Could we divorce the questions of storage and algorithms, please?
We all seem to be in agreement that we need to store the file contents
on the shelf's base and the file contents as modified in the shelved
patch. There are many possible ways to do so: as two full files, or as
unidiffs, or even as deltas. All these representations are
interchangeable: any of them can be derived from any other. Which one
to use is one question.
Then, there is the problem of how to rebase a shelf, i.e., how to apply
a shelved patch to a different tree than it was composed against. This
is another question; it is independent of the first one. (This is the
question to which "apply a unidiff" and "use diff3" were suggested as
solutions.)
More below.
Johan Corveleyn wrote on Mon, Aug 28, 2017 at 22:41:15 +0200:
> There is one big disadvantage of storing the complete modified files,
> and that's storage. If I'm making a small edit to a 100 MB file,
> instead of storing a patch of 500 bytes, I have to store 100 MB per
> shelved change.
>
> I'm not an expert, but do you really need the modified file itself, if
> you have the patch and a reference to the base file (pristine)? Why
> store both F (pristine) and F' (modified file), if I can reconstruct
> F' out of F + P (patch). So I suggest:
>
> * Store the patch
> * Keep the pristine on which the patch was based (keep a reference to
> it in the pristine store, like in Brane's suggestion)
>
Rather than store a patch which is meant to apply to a particular base,
how about cutting the middleman and storing a delta (and the path_at_revision
of the delta base, if there is one)? As I say above, even if the storage
takes the form of a delta, we can implement 'svn shelf --export-as-unidiff'
and 'svn shelf --rebase-using-3-way-merge' in terms of it.

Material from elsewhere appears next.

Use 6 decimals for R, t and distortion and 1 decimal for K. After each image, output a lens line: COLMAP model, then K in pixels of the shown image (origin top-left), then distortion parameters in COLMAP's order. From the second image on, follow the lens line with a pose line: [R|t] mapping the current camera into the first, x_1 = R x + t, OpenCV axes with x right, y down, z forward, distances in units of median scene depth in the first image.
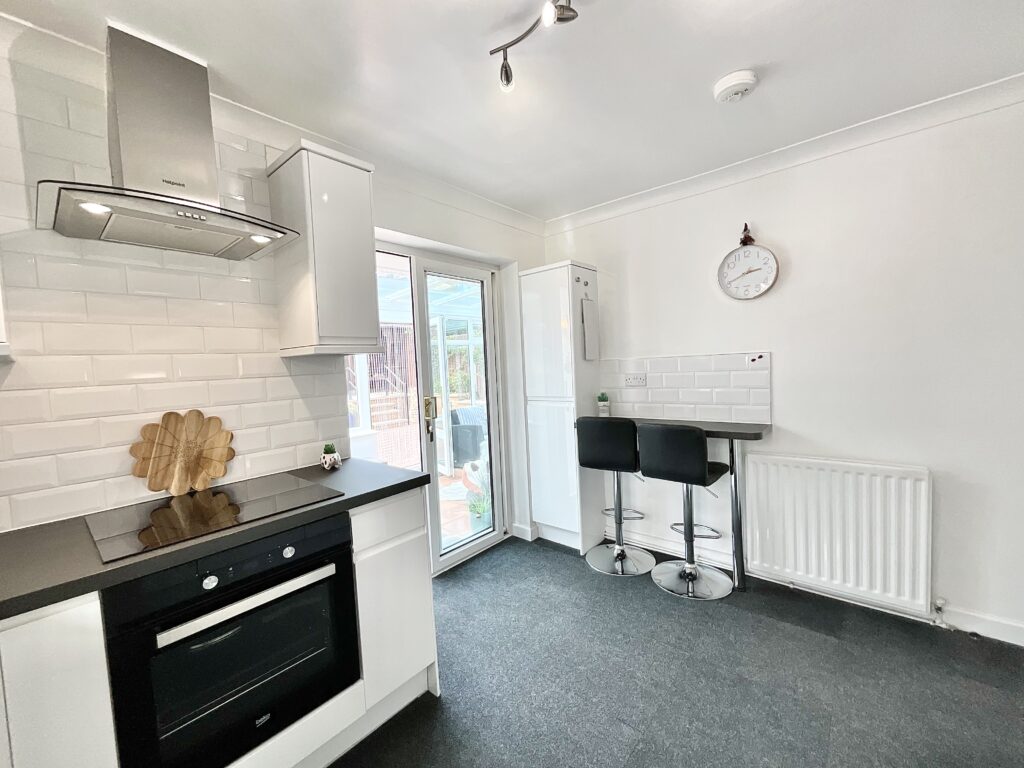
lens RADIAL K [[413.1, 0, 512.3], [0, 413.1, 384.6], [0, 0, 1]] dist [-0.004402, 0.000517]
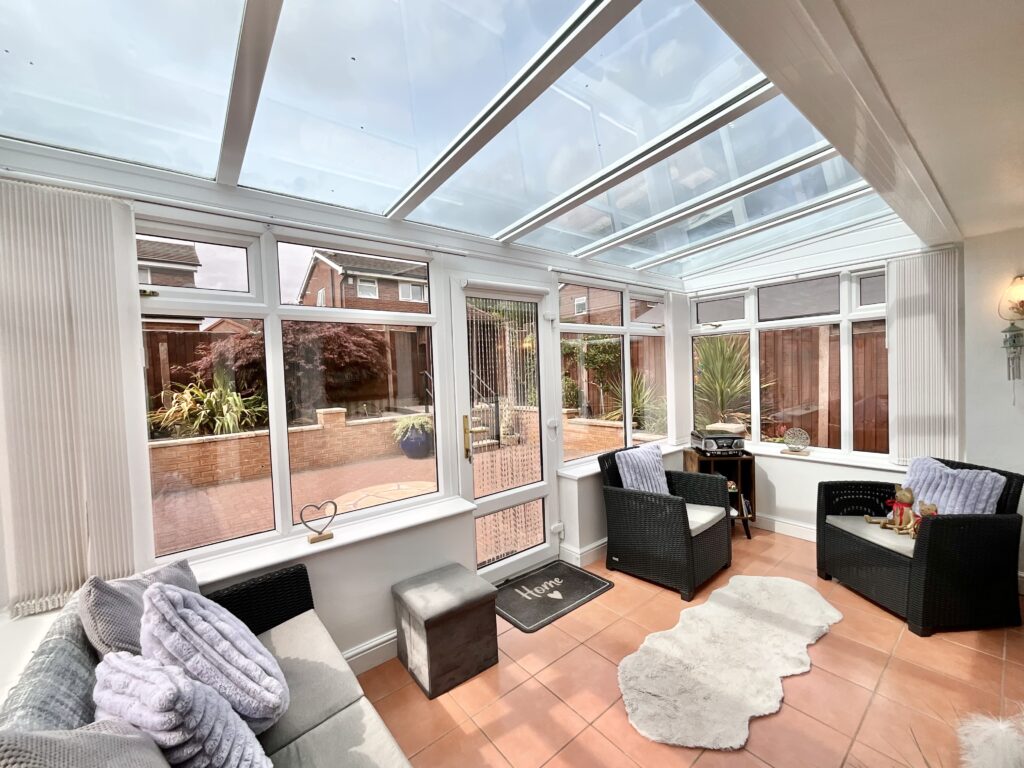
lens RADIAL K [[413.1, 0, 513.2], [0, 413.1, 386.3], [0, 0, 1]] dist [-0.004402, 0.000517]
pose [[0.982083, 0.009055, -0.188232, -0.083946], [-0.011458, 0.999866, -0.011683, -0.007781], [0.188101, 0.013630, 0.982055, 0.256401]]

However, I think the right place to implement this is not as special
codepaths for shelves, but inside the pristine store. Therefore, I
envision the MVP simply adding two fulltext files to the pristine store,
as brane originally suggested. A future enhancement will be to teach
the pristine store not to store two .svn/pristine/*.svn-base files, but
to store one .svn-base file and one delta. That future enhancement
_will_ require a format bump, but it is entirely orthogonal to the
shelves work: neither of them is a prerequisite to the other.
I think we can borrow more ideas from problems we have already solved;
for example: a patch that makes tree changes could be stored as a
serialized editor drive, or as NODES table rows describing tree
resulting from that drive. In either representation, rebasing such a
patch the same problem as 'svn update' of a wc that has local mods, with
the shelf's base and modified trees substituted for BASE and ACTUAL
respectively.
Really, the shelves work is simply about having more than one ACTUAL
tree, isn't it? And it's not stored in the host OS but serialised under
.svn/.
> We can still perform the 3-way merge by first reconstructing F and F'
> out of F and P.
>
Agreed. In terms of the divorce I tried to chart above, "reconstructing
F and F'" is the first question, and "performing diff3" is (one proposed
answer to) the second question.
Cheers,
Daniel
P.S. Once the pristine store knows how to store text-base foo as a delta
against text-delta bar, it could just as easily store text-base foo as a
self-delta, and presto, we have compressed pristines.
> And even if the pristine gets lost (either because the patch was
> transferred to another user; or because the user executed the
> not-yet-existing command 'svn cleanup --vacuum-shelve-pristines' to
> reclaim diskspace) the patch will still be usable, although without
> the 3-way merging.
>
> --
> Johan
Received on 2017-08-29 01:27:06 CEST